取材・撮影/加賀生馬
9月15日、「ONWARD presents『髑髏城の七人』Season風 Produced by TBS」が豊洲・IHIステージアラウンド東京で開幕。これに先駆けたプレスコールがより開催された。
IHIステージアラウンド東京は2017年3月に開場した劇場。約1,300人を収容できる円形の客席が360°回転するという新機構を持ち、今回の『髑髏城の七人』上演にあたっても客席の周囲に設置されたステージでは、それぞれ荒涼と広がる関東荒野、薄暗い髑髏城、艶やかな色里、怪しげな鍜治場などが設置され、場面転換のたびに客席が各ステージ前に向けてゆっくりと回転してゆく。
織田信長亡き後の戦国時代を舞台に、殺陣とアクションはもちろんのこと、涙あり笑いありと盛りだくさんの歴史劇である『髑髏城の七人』は、劇団☆新感線の出世作にして代表作。1990年の初演以降、7年ごとにリニューアルを経て上演されて続けてきた同公演は、今回13年ぶりに“捨之介”と“天魔王”が一人二役のオリジナルバージョンで復活したことも見どころの1つだ。

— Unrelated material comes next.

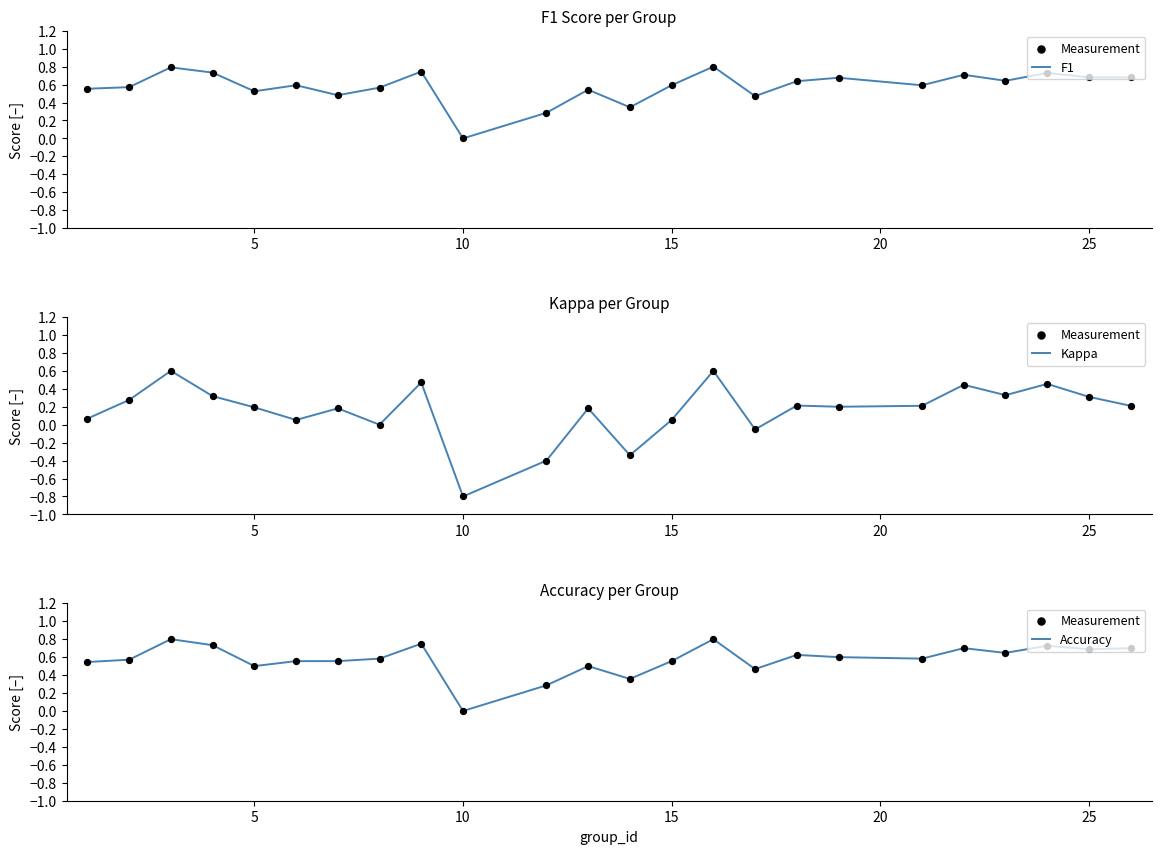

Which series has the largest Y range (max minus min)?

Kappa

プレスコールは、関東荒野で狸穴二郎衛門(生瀬勝久)と沙霧(岸井ゆきの)が出会うシーンからスタートした。沙霧を追って兵庫(山内圭哉)率いる関八州荒武者隊がやってくると、二郎衛門と関八州荒武者隊の激しい殺陣のシーンが展開。ひと悶着あったところに関東髑髏党の鉄機兵が沙霧を捕えようと打ちかかってくるも、主人公の捨之介(松山ケンイチ)が舞台右奥から現れ鉄機兵を打ちのめしていく。着物姿にもかかわらず軽やかな身のこなしで殺陣をこなす捨之介の無駄のない所作に目を奪われていると、あっという間に戦いを終えていた。
一行は怪我をした沙霧を手当てするため、関東一の色街にある“無界屋”へ移動することになったのだが、この際にスクリーンが閉じ客席が回転。花道を左へと進む演者たちのバックスクリーンには色里の街並みが投影されており、舞台転換の時間に一行の移動中の様子が描かれる。「幕が閉じて舞台転換する」タイプの演劇では、ちょっとした合間に現実に引き戻されてしまうことも多々あるが、本公演では一瞬たりとも現実を意識することなく、まるで実際にこの世界に入り込んでしまったかのような不思議な感覚が味わえるだろう。

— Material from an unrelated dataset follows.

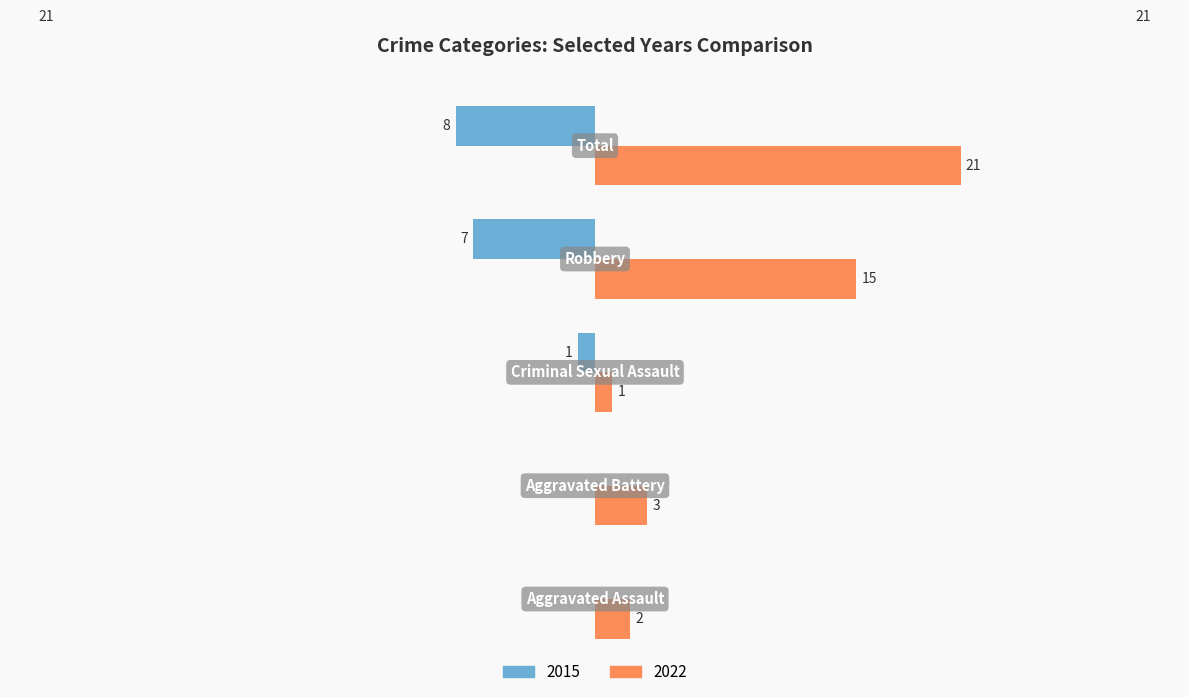

What is the greatest value displayed?

21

そして“無界屋”では極楽太夫(田中麗奈)が遊女らと一緒に顔見世の踊りを披露する場面から始まり、遊女たちの艶やかな踊りが目を引く。中には兵庫と荒武者隊が遊女たちを応援するために、ピンク色のサイリウムを持って“ヲタ芸”をパフォーマンスする場面など、テンポのよいコミカルな演出には思わず吹き出してしまう。沙霧が手当てのために奥へ引き連れられるシーンで再度スクリーンが閉じ、舞台が回転――。
――またも舞台が変わり、目の前には“無界屋”の裏手にある小川の風景が広がる。小川のせせらぎや暗闇に浮かぶ月、木々が生い茂る森など、目の前に広がるしんとした風景が持つリアリティはすさまじく、その場の空気感を肌で感じ取れるかのよう。ここで亡くなった一族の魂を弔う沙霧と、それを見守っていた捨之介は何者かの気配に気づき身を隠す。

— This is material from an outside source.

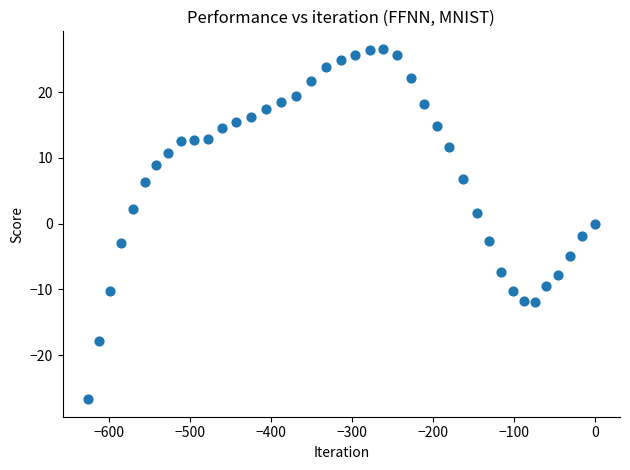

What is the range of X values (max minus min)?

626.3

遊女に化けていた髑髏党の女が、無界の里の主である無界屋蘭兵衛(向井理)に切り殺されるところを目撃してしまった捨之介は飛び出すが、思わぬところで蘭兵衛と鉢合わせ、お互いの姿を見てびっくり。2人の関係性が明らかになる無界屋の中へ一行が戻ってゆくところで、プレスコールは終演した。否が応でも次なる展開が気になる、絶妙な演出だ。
「ONWARD presents『髑髏城の七人』Season風 Produced by TBS」は11月3日まで上演。10月5日には全国76館でライブビューイングも行うことが決定しており、惜しくもチケットを逃してしまったという方も『髑髏城の七人』の世界を堪能することができる。本公演でしか味わえない空気感や新感覚の演出を、ぜひこの機会に体感してみてはいかがだろう。